Dalam Qur’an, surat Al-Baqarah ayat 8 – 10, Allah Swt. berfirman mengenai orang-orang munafik,
وَمِنَ النَّاسِ مَنْ يَّقُوْلُ اٰمَنَّا بِاللّٰهِ وَبِالْيَوْمِ الْاٰخِرِ وَمَا هُمْ بِمُؤْمِنِيْنَۘ
Di antara manusia ada yang berkata, “Kami beriman kepada Allah dan Hari Akhir.” Padahal, sesungguhnya mereka itu bukan orang-orang beriman.
يُخٰدِعُوْنَ اللّٰهَ وَالَّذِيْنَ اٰمَنُوْا ۚ وَمَا يَخْدَعُوْنَ اِلَّآ اَنْفُسَهُمْ وَمَا يَشْعُرُوْنَۗ
Mereka menipu Allah dan orang-orang beriman. Padahal, tanpa disadari, mereka menipu diri sendiri.
فِيْ قُلُوْبِهِمْ مَّرَضٌۙ فَزَادَهُمُ اللّٰهُ مَرَضًاۚ وَلَهُمْ عَذَابٌ اَلِيْمٌ ۢ ەۙ بِمَا كَانُوْا يَكْذِبُوْنَ
Hati mereka berpenyakit, lalu Allah menambah penyakitnya. Akhirnya, mereka mendapat azab pedih karena mendustakan.
Tahukah Anda, menurut studi yang dipublikasikan PubMed Central, 75 persen orang yang sudah bercerai mengaku bahwa penyebab hancurnya rumah tangga mereka adalah kurangnya komitmen. Sementara itu, 59,6 % pasangan bercerai akibat kasus perselingkuhan dan 57,7% lainnya akibat terlalu banyak konflik dan pertengkaran.

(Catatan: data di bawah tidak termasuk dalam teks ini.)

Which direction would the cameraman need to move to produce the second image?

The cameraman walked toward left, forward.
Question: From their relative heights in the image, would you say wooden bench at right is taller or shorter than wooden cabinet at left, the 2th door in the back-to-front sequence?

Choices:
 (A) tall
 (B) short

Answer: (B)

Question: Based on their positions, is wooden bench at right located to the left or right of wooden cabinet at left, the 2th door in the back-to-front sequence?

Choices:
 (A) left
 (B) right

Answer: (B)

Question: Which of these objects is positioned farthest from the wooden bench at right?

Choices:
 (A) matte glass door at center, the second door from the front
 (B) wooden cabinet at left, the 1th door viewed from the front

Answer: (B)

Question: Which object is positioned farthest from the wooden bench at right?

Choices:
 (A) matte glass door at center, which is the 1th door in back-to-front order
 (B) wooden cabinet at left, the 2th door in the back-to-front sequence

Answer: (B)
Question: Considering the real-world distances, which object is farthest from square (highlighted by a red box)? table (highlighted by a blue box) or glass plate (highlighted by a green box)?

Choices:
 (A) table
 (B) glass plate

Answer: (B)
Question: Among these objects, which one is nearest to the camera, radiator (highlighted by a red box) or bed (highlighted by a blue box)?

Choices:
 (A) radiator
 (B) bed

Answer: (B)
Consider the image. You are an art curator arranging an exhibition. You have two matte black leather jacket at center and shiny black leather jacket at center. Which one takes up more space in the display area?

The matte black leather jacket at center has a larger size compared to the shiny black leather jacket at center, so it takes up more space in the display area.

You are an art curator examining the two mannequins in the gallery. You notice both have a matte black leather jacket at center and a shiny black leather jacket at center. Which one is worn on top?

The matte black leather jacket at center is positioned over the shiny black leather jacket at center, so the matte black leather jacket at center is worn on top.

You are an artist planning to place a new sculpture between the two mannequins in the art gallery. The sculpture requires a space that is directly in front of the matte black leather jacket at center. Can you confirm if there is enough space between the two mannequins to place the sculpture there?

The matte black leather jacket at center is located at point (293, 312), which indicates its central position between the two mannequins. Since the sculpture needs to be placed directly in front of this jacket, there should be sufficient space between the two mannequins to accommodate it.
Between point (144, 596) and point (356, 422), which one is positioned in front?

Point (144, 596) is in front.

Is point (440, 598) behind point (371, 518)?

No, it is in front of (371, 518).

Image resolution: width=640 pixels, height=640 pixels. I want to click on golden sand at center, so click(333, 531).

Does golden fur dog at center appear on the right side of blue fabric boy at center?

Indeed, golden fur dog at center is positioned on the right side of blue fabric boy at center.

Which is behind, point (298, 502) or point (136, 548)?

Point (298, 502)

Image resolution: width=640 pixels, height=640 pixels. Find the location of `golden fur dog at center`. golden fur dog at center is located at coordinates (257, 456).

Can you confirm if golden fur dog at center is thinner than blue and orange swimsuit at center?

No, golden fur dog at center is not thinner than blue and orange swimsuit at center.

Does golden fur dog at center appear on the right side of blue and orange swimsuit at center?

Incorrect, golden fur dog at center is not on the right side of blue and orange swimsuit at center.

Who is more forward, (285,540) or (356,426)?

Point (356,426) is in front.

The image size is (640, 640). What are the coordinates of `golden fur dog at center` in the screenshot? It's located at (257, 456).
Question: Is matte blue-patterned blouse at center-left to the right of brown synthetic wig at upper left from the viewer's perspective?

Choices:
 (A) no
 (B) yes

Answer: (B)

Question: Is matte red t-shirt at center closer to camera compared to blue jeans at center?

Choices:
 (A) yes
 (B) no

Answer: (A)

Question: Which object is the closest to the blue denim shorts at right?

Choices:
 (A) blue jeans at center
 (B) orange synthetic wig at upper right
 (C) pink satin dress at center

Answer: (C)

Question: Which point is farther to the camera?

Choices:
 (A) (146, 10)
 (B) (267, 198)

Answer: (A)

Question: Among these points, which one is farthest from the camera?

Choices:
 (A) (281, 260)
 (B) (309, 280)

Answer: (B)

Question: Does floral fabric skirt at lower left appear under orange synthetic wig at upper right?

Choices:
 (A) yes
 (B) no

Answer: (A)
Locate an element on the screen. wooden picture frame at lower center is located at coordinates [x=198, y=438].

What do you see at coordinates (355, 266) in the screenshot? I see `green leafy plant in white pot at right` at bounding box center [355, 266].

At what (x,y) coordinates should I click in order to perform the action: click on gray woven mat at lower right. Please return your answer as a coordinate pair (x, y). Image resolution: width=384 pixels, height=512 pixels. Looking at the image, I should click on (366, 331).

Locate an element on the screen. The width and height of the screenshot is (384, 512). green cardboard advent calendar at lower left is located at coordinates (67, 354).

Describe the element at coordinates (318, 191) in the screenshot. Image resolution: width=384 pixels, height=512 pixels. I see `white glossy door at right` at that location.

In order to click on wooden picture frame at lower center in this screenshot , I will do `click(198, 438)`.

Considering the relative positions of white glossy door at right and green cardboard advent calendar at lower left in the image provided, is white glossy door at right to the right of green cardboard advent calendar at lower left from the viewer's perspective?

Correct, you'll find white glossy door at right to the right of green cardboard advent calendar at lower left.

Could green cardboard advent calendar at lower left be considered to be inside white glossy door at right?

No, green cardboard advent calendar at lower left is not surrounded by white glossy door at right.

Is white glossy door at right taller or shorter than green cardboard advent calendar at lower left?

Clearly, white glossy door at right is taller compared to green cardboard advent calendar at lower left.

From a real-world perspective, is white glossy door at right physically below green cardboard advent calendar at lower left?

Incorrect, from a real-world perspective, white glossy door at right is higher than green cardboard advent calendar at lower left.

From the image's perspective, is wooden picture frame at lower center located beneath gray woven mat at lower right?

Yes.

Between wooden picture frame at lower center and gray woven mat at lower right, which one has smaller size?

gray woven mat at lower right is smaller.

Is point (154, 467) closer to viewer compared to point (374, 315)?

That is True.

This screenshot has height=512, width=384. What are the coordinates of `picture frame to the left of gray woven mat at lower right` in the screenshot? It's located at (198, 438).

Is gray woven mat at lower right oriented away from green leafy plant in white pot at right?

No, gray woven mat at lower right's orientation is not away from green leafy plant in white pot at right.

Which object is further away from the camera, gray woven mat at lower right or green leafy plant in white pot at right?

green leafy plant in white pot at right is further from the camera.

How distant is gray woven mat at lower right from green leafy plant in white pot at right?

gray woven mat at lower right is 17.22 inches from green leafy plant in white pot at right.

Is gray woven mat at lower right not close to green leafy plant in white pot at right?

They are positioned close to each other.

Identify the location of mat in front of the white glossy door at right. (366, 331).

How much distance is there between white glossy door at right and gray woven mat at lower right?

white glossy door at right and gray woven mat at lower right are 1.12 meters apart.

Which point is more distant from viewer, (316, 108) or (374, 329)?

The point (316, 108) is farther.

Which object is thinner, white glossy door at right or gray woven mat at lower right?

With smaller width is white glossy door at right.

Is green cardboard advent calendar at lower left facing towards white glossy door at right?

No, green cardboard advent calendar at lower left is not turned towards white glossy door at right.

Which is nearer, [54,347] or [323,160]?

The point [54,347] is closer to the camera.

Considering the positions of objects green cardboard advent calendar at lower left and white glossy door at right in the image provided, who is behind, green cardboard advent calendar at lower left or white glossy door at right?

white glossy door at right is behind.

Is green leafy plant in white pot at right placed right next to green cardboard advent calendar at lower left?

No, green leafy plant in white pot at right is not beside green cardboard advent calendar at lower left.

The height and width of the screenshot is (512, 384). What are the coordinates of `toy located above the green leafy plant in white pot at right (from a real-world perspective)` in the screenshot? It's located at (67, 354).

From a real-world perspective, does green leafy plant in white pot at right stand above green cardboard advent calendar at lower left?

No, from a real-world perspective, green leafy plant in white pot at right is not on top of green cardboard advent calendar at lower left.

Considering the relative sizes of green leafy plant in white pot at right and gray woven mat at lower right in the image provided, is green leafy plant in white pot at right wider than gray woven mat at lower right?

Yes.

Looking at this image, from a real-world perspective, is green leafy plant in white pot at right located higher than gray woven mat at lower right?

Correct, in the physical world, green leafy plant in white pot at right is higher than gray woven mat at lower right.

Perselingkuhan itu merupakan salah satu bentuk khianat pada pasangan. Seorang suami atau istri, diam-diam – padahal hatinya merasa bersalah, berhubungan dengan perempuan atau lelaki lain, padahal dia tahu pasangannya tidak ridho dengan perbuatannya, padahal dia tahu perbuatannya selangkah demi selangkah dapat membawanya pada perzinahan, namun dia tetap melakukannya. Saat ada suami atau istrinya, dia pura-pura baik demi menutupi perbuatannya. Bukankah itu sebentuk kepura-puraan alias nifak?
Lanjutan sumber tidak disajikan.